_Excerpted passage:_
==========
Maverick 3: Fly Harder

FINALLY.
I received a reassuring email on Friday from the school, letting me know that school staff were, in fact, taking my request seriously. And apologising to me.
Apologising.
To Me.


> Date: Fri, 3 Apr 2009 11:02:04 +1000
> From: P*********@********.edu.au
> To: ********@hotmail.com
> Subject: RE: Lost Property Enquiry
>
> Dear Jo,
>
> thank you for your reply.Sorry for my reply as I did forward to you by mistake, no offence intended. It certainly was an unusual request.
>
> Despite the unusual request and my light hearted response to R**** I did take your request seriously and I am sure that if it did alight in ****** we would forward it to you. We are keeing our eyes open. Usually it would have turned up by now so I guess the strong winds may have taken it further.
==========
_Task 1:_
Answer these questions from the Maverick 3 post above, one line each:
(a) On what day did the writer receive the email from the school?
(b) What is the subject line of that email?
(c) According to the email, what may have carried the item further away?
_Task 2:_
Decide whether each statement agrees with the Maverick 3 post, answering yes or no and quoting the words of the post that settle it:
(a) The sender says an earlier reply was forwarded to the writer by mistake.
(b) The sender reports that the item has already turned up.
(c) The email was sent in April 2009.
_Task 3:_ Carry the Maverick 3 post on from its final line.

_Data section:_
==========
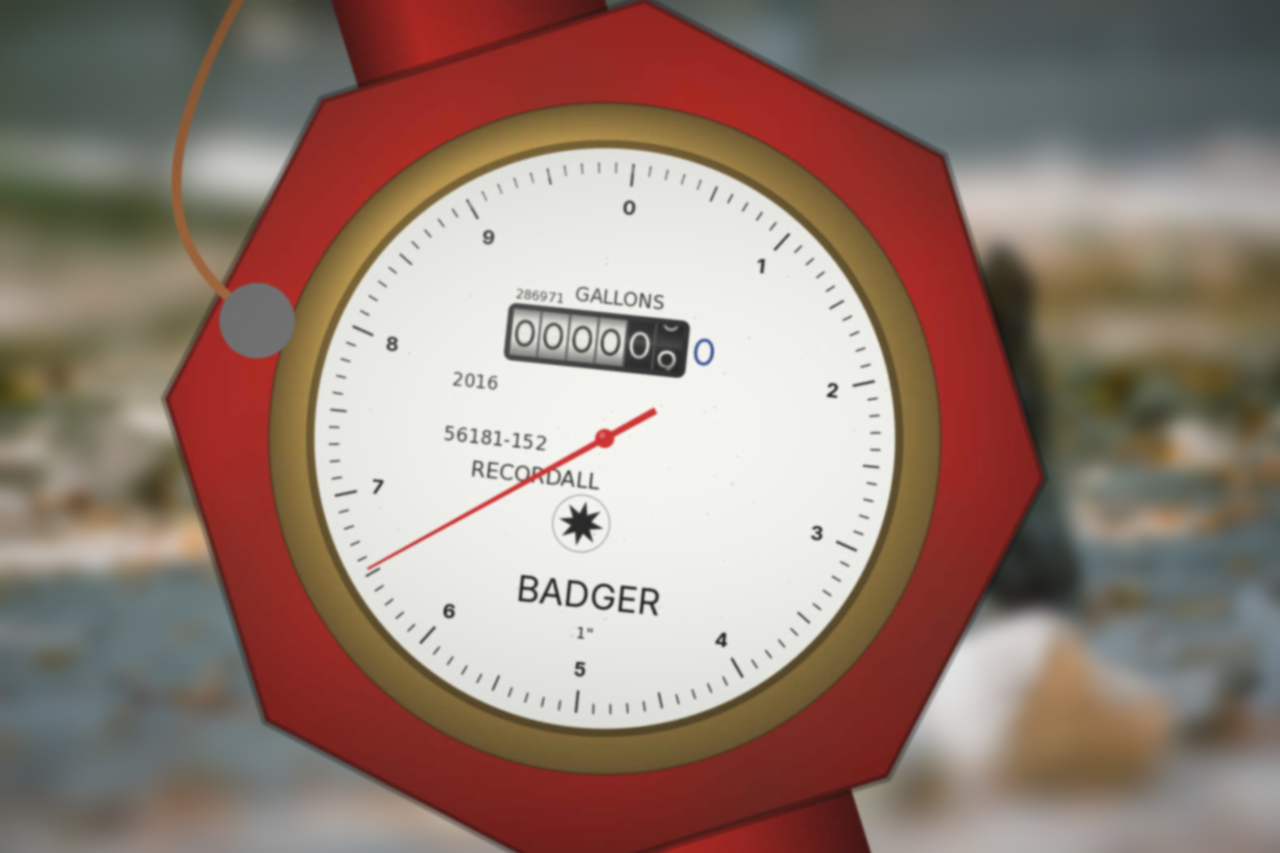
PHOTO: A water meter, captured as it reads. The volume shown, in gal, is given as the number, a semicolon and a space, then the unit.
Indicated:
==========
_Expected answer 1:_
(a) Friday
(b) RE: Lost Property Enquiry
(c) The strong winds

_Expected answer 2:_
(a) Yes: "I did forward to you by mistake"
(b) No: "Usually it would have turned up by now so I guess the strong winds may have taken it further."
(c) Yes: "Fri, 3 Apr 2009"

_Expected answer 3:_
>
> best of luck
>
> P*******


I was equal parts reassured and curious:



From: *********@hotmail.com
To: **********@*******.edu.au
Subject: RE: Lost Property Enquiry
Date: Mon, 6 Apr 2009 14:18:23 +1000

Dear P******,

Thank you so much for your reassurance. I remain hopeful that Maverick will surface eventually. If he has in fact been blown outside the school grounds, it might be a good idea for me to put some posters up around the area - I think I have a picture of him somewhere.

I do have a question, though - you say that "usually it would have turned up by now". How long does it normally take for inflatable dolls to be located on school grounds?

Thanks again,
Jo.



I still think he was blown inside the school, though. They are private school girls, after all.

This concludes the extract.